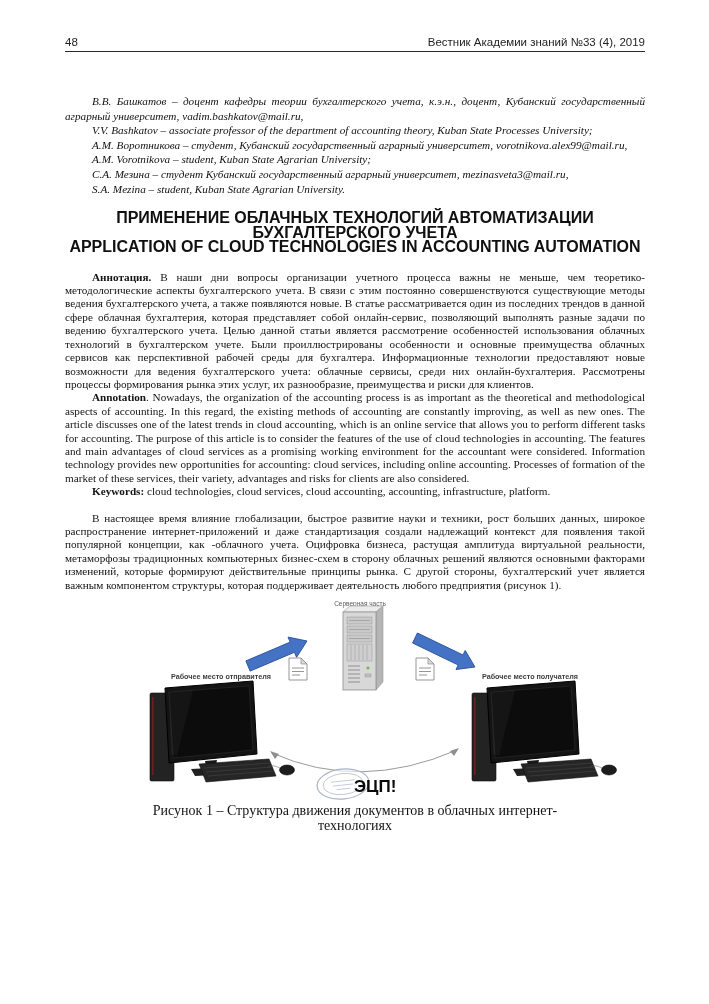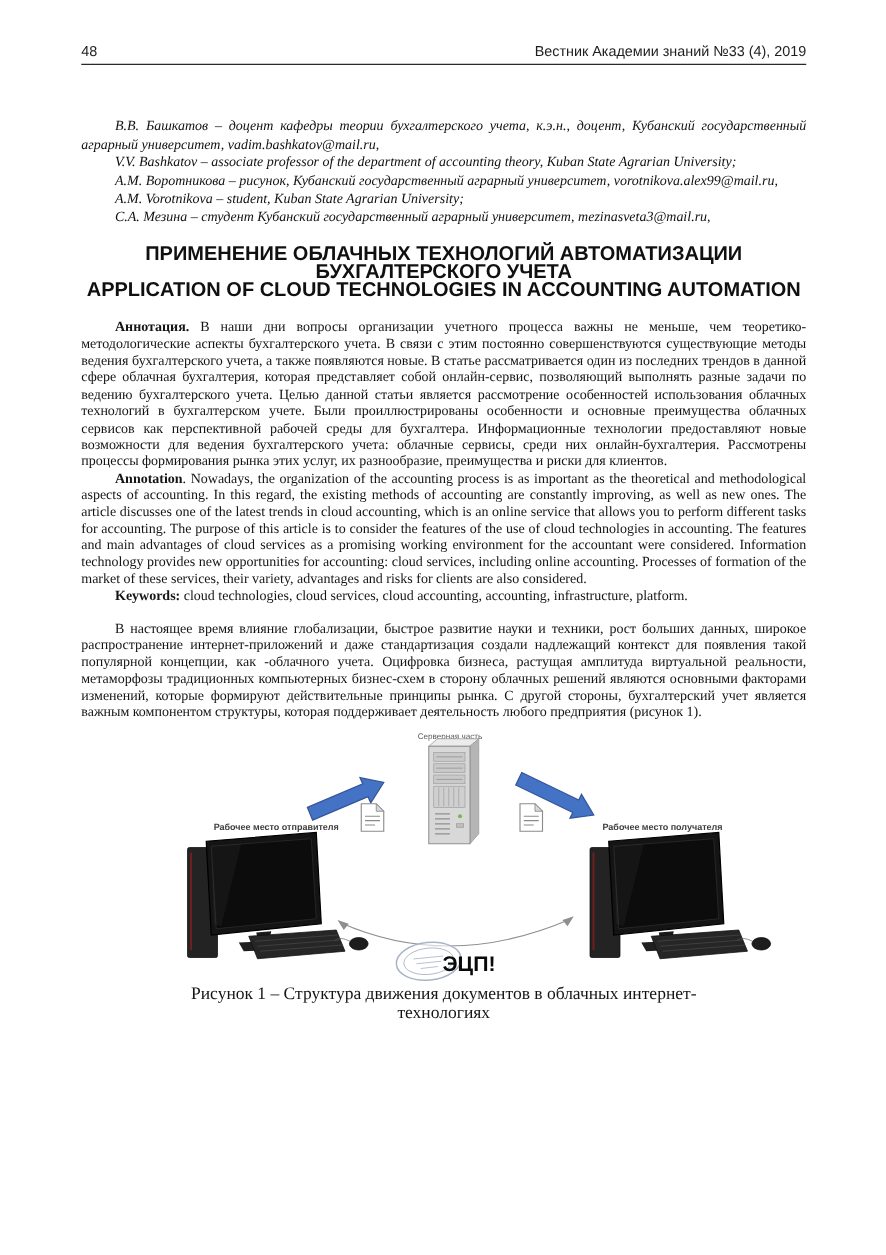--- a/index.html
+++ b/index.html
@@ -40,24 +40,25 @@
 <div class="page">
   <div class="content">
 
     <div class="running-head">
       <span>48</span>
       <span>Вестник Академии знаний №33 (4), 2019</span>
     </div>
 
     <div class="authors">
       <p>В.В. Башкатов – доцент кафедры теории бухгалтерского учета, к.э.н., доцент, Кубанский государственный аграрный университет, vadim.bashkatov@mail.ru,</p>
-      <p>V.V. Bashkatov – associate professor of the department of accounting theory, Kuban State Agrarian University;</p>
-      <p>А.М. Воротникова – рисунок, Кубанский государственный аграрный университет, vorotnikova.alex99@mail.ru,</p>
+      <p>V.V. Bashkatov – associate professor of the department of accounting theory, Kuban State Processes University;</p>
+      <p>А.М. Воротникова – студент, Кубанский государственный аграрный университет, vorotnikova.alex99@mail.ru,</p>
       <p>A.M. Vorotnikova – student, Kuban State Agrarian University;</p>
       <p>С.А. Мезина – студент Кубанский государственный аграрный университет, mezinasveta3@mail.ru,</p>
+      <p>S.A. Mezina – student, Kuban State Agrarian University.</p>
     </div>
 
     <div class="article-title">
       <div>ПРИМЕНЕНИЕ ОБЛАЧНЫХ ТЕХНОЛОГИЙ АВТОМАТИЗАЦИИ БУХГАЛТЕРСКОГО УЧЕТА</div>
       <div>APPLICATION OF CLOUD TECHNOLOGIES IN ACCOUNTING AUTOMATION</div>
     </div>
 
     <div class="abstract">
       <p><b>Аннотация.</b><span> В наши дни вопросы организации учетного процесса важны не меньше, чем теоретико-методологические аспекты бухгалтерского учета. В связи с этим постоянно совершенствуются существующие методы ведения бухгалтерского учета, а также появляются новые. В статье рассматривается один из последних трендов в данной сфере облачная бухгалтерия, которая представляет собой онлайн-сервис, позволяющий выполнять разные задачи по ведению бухгалтерского учета. Целью данной статьи является рассмотрение особенностей использования облачных технологий в бухгалтерском учете. Были проиллюстрированы особенности и основные преимущества облачных сервисов как перспективной рабочей среды для бухгалтера. Информационные технологии предоставляют новые возможности для ведения бухгалтерского учета: облачные сервисы, среди них онлайн-бухгалтерия. Рассмотрены процессы формирования рынка этих услуг, их разнообразие, преимущества и риски для клиентов.</span></p>
       <p><b>Annotation</b><span>. Nowadays, the organization of the accounting process is as important as the theoretical and methodological aspects of accounting. In this regard, the existing methods of accounting are constantly improving, as well as new ones. The article discusses one of the latest trends in cloud accounting, which is an online service that allows you to perform different tasks for accounting. The purpose of this article is to consider the features of the use of cloud technologies in accounting.  The features and main advantages of cloud services as a promising working environment for the accountant were considered.  Information technology provides new opportunities for accounting: cloud services, including online accounting. Processes of formation of the market of these services, their variety, advantages and risks for clients are also considered.</span></p>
------------------------
_Your assignment_:
Minus its pictures, the full listing should be copied verbatim.

_Answer section_:
--- a/index.html
+++ b/index.html
@@ -40,24 +40,25 @@
 <div class="page">
   <div class="content">
 
     <div class="running-head">
       <span>48</span>
       <span>Вестник Академии знаний №33 (4), 2019</span>
     </div>
 
     <div class="authors">
       <p>В.В. Башкатов – доцент кафедры теории бухгалтерского учета, к.э.н., доцент, Кубанский государственный аграрный университет, vadim.bashkatov@mail.ru,</p>
-      <p>V.V. Bashkatov – associate professor of the department of accounting theory, Kuban State Agrarian University;</p>
-      <p>А.М. Воротникова – рисунок, Кубанский государственный аграрный университет, vorotnikova.alex99@mail.ru,</p>
+      <p>V.V. Bashkatov – associate professor of the department of accounting theory, Kuban State Processes University;</p>
+      <p>А.М. Воротникова – студент, Кубанский государственный аграрный университет, vorotnikova.alex99@mail.ru,</p>
       <p>A.M. Vorotnikova – student, Kuban State Agrarian University;</p>
       <p>С.А. Мезина – студент Кубанский государственный аграрный университет, mezinasveta3@mail.ru,</p>
+      <p>S.A. Mezina – student, Kuban State Agrarian University.</p>
     </div>
 
     <div class="article-title">
       <div>ПРИМЕНЕНИЕ ОБЛАЧНЫХ ТЕХНОЛОГИЙ АВТОМАТИЗАЦИИ БУХГАЛТЕРСКОГО УЧЕТА</div>
       <div>APPLICATION OF CLOUD TECHNOLOGIES IN ACCOUNTING AUTOMATION</div>
     </div>
 
     <div class="abstract">
       <p><b>Аннотация.</b><span> В наши дни вопросы организации учетного процесса важны не меньше, чем теоретико-методологические аспекты бухгалтерского учета. В связи с этим постоянно совершенствуются существующие методы ведения бухгалтерского учета, а также появляются новые. В статье рассматривается один из последних трендов в данной сфере облачная бухгалтерия, которая представляет собой онлайн-сервис, позволяющий выполнять разные задачи по ведению бухгалтерского учета. Целью данной статьи является рассмотрение особенностей использования облачных технологий в бухгалтерском учете. Были проиллюстрированы особенности и основные преимущества облачных сервисов как перспективной рабочей среды для бухгалтера. Информационные технологии предоставляют новые возможности для ведения бухгалтерского учета: облачные сервисы, среди них онлайн-бухгалтерия. Рассмотрены процессы формирования рынка этих услуг, их разнообразие, преимущества и риски для клиентов.</span></p>
       <p><b>Annotation</b><span>. Nowadays, the organization of the accounting process is as important as the theoretical and methodological aspects of accounting. In this regard, the existing methods of accounting are constantly improving, as well as new ones. The article discusses one of the latest trends in cloud accounting, which is an online service that allows you to perform different tasks for accounting. The purpose of this article is to consider the features of the use of cloud technologies in accounting.  The features and main advantages of cloud services as a promising working environment for the accountant were considered.  Information technology provides new opportunities for accounting: cloud services, including online accounting. Processes of formation of the market of these services, their variety, advantages and risks for clients are also considered.</span></p>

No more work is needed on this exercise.